§ TEXT SEGMENT:

• • • • • • •

Aquaporin-4 deficiency diminishes the differential degeneration of midbrain dopaminergic neurons in experimental Parkinson's disease.

Parkinson's disease (PD) is primarily due to the progressive, selective and irreversible loss of dopaminergic (DA) neurons in the substantia nigra (SN). Interestingly, DA neurons in the ventral and lateral SN are much more susceptible than adjacent dopamine neurons in the ventral tegmental area (VTA) not only in human PD but in many PD model systems. However, the molecular causes of regional vulnerability in PD remain unknown. In our previous studies, we established acute PD animal models by administration of MPTP (1-methyl-4-phenyl-1, 2, 3, 6-tetrahydropyridine), and found that AQP4 knockout mice were significantly more prone to MPTP-induced neurotoxicity. Here, we further observe that AQP4 deficiency resulted in the same susceptible to MPTP between SN DA neuron and VTA neurons both in acute and chronic PD model. Moreover, we show that AQP4 deficiency increased the numbers of reactive astrocytes and microglias not only in the SN and but also in the VTA under basal and MPTP-induced situations. Meanwhile, AQP4 deficiency disrupted the balance of the pro-inflammatory cytokine/neurotrophin in midbrain. Taken together, these results demonstrate that glial AQP4 is involved in the susceptibility differences of DA neurons between SN and VTA, although the precise mechanism of AQP4 remains to be explored. Moreover, these findings also suggest that these susceptibility differences are not only due to intrinsic neuronal factors, but also attribute to differences in astrocytes of these regions.

• • • • • • •

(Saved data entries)
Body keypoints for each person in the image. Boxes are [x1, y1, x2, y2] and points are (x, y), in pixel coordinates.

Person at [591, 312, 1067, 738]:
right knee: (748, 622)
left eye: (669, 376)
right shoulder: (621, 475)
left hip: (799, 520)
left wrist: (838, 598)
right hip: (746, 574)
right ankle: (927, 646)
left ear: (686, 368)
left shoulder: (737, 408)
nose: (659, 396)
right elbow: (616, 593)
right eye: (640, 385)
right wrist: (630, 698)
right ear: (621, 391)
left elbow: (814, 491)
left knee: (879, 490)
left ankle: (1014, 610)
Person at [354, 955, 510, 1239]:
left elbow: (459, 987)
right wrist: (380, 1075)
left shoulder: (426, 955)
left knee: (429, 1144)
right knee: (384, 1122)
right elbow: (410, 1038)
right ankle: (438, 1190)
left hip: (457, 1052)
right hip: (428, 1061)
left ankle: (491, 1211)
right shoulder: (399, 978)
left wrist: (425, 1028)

• • • • • • •

§ ACTIVITY: In the Aquaporin-4 deficiency abstract, which compound was administered to establish the acute PD animal models?

§ RESULT OF THIS TASK: MPTP (1-methyl-4-phenyl-1, 2, 3, 6-tetrahydropyridine)